___ DATASET CONTENT ___
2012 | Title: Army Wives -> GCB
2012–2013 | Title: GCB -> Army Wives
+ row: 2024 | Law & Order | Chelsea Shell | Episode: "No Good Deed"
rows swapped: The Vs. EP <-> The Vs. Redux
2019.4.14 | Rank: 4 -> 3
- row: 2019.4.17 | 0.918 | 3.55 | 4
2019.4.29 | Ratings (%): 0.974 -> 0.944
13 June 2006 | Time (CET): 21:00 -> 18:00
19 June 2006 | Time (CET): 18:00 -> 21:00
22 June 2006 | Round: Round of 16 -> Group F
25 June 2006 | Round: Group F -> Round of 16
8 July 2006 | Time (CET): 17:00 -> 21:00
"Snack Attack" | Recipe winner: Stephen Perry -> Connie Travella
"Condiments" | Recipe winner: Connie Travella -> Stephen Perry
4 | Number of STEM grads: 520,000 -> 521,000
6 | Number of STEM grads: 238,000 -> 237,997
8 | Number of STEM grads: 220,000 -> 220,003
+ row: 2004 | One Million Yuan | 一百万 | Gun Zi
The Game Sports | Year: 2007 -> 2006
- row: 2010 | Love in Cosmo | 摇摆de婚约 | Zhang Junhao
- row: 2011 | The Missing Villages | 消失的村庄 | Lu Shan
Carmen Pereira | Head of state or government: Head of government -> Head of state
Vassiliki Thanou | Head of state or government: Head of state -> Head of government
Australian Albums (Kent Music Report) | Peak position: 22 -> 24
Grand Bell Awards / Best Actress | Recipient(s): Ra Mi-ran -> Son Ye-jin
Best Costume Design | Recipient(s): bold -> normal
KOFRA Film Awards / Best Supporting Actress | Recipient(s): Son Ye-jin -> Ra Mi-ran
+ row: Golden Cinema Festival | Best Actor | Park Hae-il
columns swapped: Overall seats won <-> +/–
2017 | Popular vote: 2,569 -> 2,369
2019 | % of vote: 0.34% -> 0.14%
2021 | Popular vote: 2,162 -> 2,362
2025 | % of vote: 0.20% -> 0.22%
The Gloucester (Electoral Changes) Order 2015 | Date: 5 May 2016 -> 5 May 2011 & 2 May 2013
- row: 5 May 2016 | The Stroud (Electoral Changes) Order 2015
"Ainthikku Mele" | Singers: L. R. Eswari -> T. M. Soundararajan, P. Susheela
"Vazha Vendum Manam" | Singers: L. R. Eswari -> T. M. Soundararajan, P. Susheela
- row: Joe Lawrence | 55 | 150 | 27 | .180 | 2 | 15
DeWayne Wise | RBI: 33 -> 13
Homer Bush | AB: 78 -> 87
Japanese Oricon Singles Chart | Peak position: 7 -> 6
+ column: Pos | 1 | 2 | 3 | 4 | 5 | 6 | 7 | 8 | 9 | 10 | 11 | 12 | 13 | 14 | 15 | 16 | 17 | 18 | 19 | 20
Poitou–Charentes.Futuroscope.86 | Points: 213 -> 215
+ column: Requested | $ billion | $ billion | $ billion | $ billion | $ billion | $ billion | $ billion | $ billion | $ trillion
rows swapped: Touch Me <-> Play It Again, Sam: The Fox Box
___
▶ REQUIRED WORK: Output every line from the entries above as a single numbered list, leaving out blank lines.

▶ WORKED ANSWER:
1. 2012 | Title: Army Wives -> GCB
2. 2012–2013 | Title: GCB -> Army Wives
3. + row: 2024 | Law & Order | Chelsea Shell | Episode: "No Good Deed"
4. rows swapped: The Vs. EP <-> The Vs. Redux
5. 2019.4.14 | Rank: 4 -> 3
6. - row: 2019.4.17 | 0.918 | 3.55 | 4
7. 2019.4.29 | Ratings (%): 0.974 -> 0.944
8. 13 June 2006 | Time (CET): 21:00 -> 18:00
9. 19 June 2006 | Time (CET): 18:00 -> 21:00
10. 22 June 2006 | Round: Round of 16 -> Group F
11. 25 June 2006 | Round: Group F -> Round of 16
12. 8 July 2006 | Time (CET): 17:00 -> 21:00
13. "Snack Attack" | Recipe winner: Stephen Perry -> Connie Travella
14. "Condiments" | Recipe winner: Connie Travella -> Stephen Perry
15. 4 | Number of STEM grads: 520,000 -> 521,000
16. 6 | Number of STEM grads: 238,000 -> 237,997
17. 8 | Number of STEM grads: 220,000 -> 220,003
18. + row: 2004 | One Million Yuan | 一百万 | Gun Zi
19. The Game Sports | Year: 2007 -> 2006
20. - row: 2010 | Love in Cosmo | 摇摆de婚约 | Zhang Junhao
21. - row: 2011 | The Missing Villages | 消失的村庄 | Lu Shan
22. Carmen Pereira | Head of state or government: Head of government -> Head of state
23. Vassiliki Thanou | Head of state or government: Head of state -> Head of government
24. Australian Albums (Kent Music Report) | Peak position: 22 -> 24
25. Grand Bell Awards / Best Actress | Recipient(s): Ra Mi-ran -> Son Ye-jin
26. Best Costume Design | Recipient(s): bold -> normal
27. KOFRA Film Awards / Best Supporting Actress | Recipient(s): Son Ye-jin -> Ra Mi-ran
28. + row: Golden Cinema Festival | Best Actor | Park Hae-il
29. columns swapped: Overall seats won <-> +/–
30. 2017 | Popular vote: 2,569 -> 2,369
31. 2019 | % of vote: 0.34% -> 0.14%
32. 2021 | Popular vote: 2,162 -> 2,362
33. 2025 | % of vote: 0.20% -> 0.22%
34. The Gloucester (Electoral Changes) Order 2015 | Date: 5 May 2016 -> 5 May 2011 & 2 May 2013
35. - row: 5 May 2016 | The Stroud (Electoral Changes) Order 2015
36. "Ainthikku Mele" | Singers: L. R. Eswari -> T. M. Soundararajan, P. Susheela
37. "Vazha Vendum Manam" | Singers: L. R. Eswari -> T. M. Soundararajan, P. Susheela
38. - row: Joe Lawrence | 55 | 150 | 27 | .180 | 2 | 15
39. DeWayne Wise | RBI: 33 -> 13
40. Homer Bush | AB: 78 -> 87
41. Japanese Oricon Singles Chart | Peak position: 7 -> 6
42. + column: Pos | 1 | 2 | 3 | 4 | 5 | 6 | 7 | 8 | 9 | 10 | 11 | 12 | 13 | 14 | 15 | 16 | 17 | 18 | 19 | 20
43. Poitou–Charentes.Futuroscope.86 | Points: 213 -> 215
44. + column: Requested | $ billion | $ billion | $ billion | $ billion | $ billion | $ billion | $ billion | $ billion | $ trillion
45. rows swapped: Touch Me <-> Play It Again, Sam: The Fox Box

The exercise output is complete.